TRY IT: Below are records; copy every line among them that contains the word "front".

MATERIAL PROVIDED:
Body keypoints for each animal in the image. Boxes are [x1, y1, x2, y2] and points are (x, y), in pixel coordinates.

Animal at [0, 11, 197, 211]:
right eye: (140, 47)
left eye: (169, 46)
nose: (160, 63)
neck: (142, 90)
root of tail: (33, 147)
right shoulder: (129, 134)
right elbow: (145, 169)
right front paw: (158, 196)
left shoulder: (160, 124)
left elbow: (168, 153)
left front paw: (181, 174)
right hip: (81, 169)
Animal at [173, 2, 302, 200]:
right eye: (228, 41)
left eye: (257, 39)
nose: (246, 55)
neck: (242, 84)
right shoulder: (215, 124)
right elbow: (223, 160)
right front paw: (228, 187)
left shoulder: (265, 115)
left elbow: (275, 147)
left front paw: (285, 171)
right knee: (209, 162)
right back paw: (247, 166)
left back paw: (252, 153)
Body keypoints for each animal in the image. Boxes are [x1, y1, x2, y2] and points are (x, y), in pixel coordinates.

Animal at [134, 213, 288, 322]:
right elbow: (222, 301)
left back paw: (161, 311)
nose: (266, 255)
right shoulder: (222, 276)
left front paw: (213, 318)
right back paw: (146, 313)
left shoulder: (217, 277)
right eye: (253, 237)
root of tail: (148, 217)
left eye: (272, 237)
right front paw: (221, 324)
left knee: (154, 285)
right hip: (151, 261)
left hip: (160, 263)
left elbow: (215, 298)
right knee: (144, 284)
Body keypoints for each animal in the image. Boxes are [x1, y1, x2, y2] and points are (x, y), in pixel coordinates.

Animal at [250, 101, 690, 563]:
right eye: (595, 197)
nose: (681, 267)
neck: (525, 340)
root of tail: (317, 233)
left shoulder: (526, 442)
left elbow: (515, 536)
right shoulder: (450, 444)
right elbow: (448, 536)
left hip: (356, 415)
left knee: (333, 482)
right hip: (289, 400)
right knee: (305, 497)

OUTPUT BELOW:
right front paw: (158, 196)
left front paw: (181, 174)
right front paw: (228, 187)
left front paw: (285, 171)
left front paw: (213, 318)
right front paw: (221, 324)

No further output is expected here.